The Bank of Russia won’t intervene in the foreign-exchange market unless the ruble’s swings threaten the stability of the nation’s banking industry, Nabiullina said in an interview on Wednesday. When it briefly crossed 80 per dollar on Dec. 16, 2014, the ruble quickly recovered much of the day’s losses in part due to the central bank’s decision to unexpectedly raise interest rates by six percentage points.
The currency is close to its “fundamental levels,” Nabiullina said. “We will intervene only if we see risks to financial stability. There aren’t such risks now.”
The selloff was part of a broader rout gripping emerging markets, which pushed a gauge of 20 exchange rates to its lowest on record on Wednesday and sent stocks and bonds tumbling. The Micex Index fell 0.9 percent and yields on Russian 10-year local-currency bonds surged 41 basis points to 10.93 percent, the highest since Oct. 2.
"If oil falls to $25, we can see the ruble hitting 83 against the dollar," said Vadim Bit-Avragim, a money manager at Kapital Asset Management LLC in Moscow. “The ruble is still relatively strong compared to oil. This isn’t the worst scenario."
The ruble was down 4.1 percent to 81.774 per dollar by 7:08 p.m. in Moscow as Brent crude retreated 3.5 percent to $27.75 a barrel, bringing its slide in the past 12 months to 42 percent. The price of oil in ruble terms was 2,267 per barrel, near the lowest level since 2010, according to data compiled by Bloomberg.
Russia’s economy has posted quarterly contractions since the first three months of last year as oil’s plunge and U.S. and European sanctions hurt demand. Gross domestic product will probably shrink another 0.5 percent this year, while the government’s budget deficit will hold at 3 percent of GDP, according to forecasts compiled by Bloomberg.
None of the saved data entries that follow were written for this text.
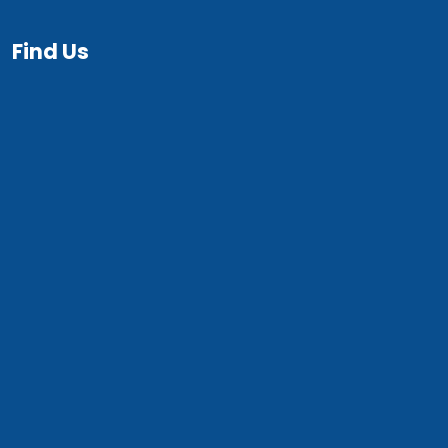
Find Us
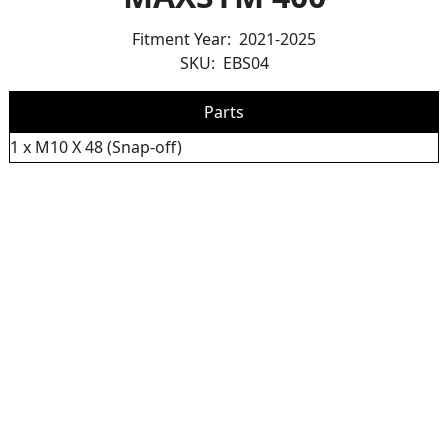
Fitment Year:
2021-2025
SKU:
EBS04
Parts
1 x M10 X 48 (Snap-off)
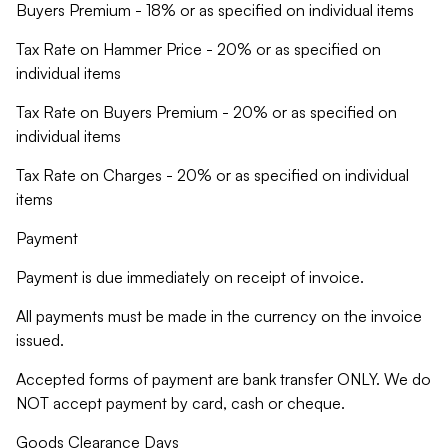
Buyers Premium - 18% or as specified on individual items
Tax Rate on Hammer Price - 20% or as specified on
individual items
Tax Rate on Buyers Premium - 20% or as specified on
individual items
Tax Rate on Charges - 20% or as specified on individual
items
Payment
Payment is due immediately on receipt of invoice.
All payments must be made in the currency on the invoice
issued.
Accepted forms of payment are bank transfer ONLY. We do
NOT accept payment by card, cash or cheque.
Goods Clearance Days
The weakening currency is making it harder for policy makers to resume interest-rate cuts to shore up the economy since the depreciation threatens to add fresh impetus to inflation that fell to a one-year low of 12.9 percent in December. Forward-rate agreements are signaling a 10 basis-point rate increase in the next three months, compared with 20 basis points of cuts just one week ago, according to data compiled by Bloomberg.
While Luis Saenz, the head of equity sales and trading at BCS Financial Group in London, said 80 per dollar is the "right price" for the ruble, derivatives traders are projecting further declines, according to three-month risk-reversal data on Bloomberg.
"Since there is no conviction in the oil slump coming to an end, it’s hard to see the ruble regaining momentum," said Ivan Tchakarov, chief economist for Russia at Citigroup Inc. in Moscow, predicting a recovery to 70.4 in the next six to 12 months as oil averages $40 for the year. An intervention is unlikely because “we still don’t seem to detect panic in the foreign-exchange market," he said.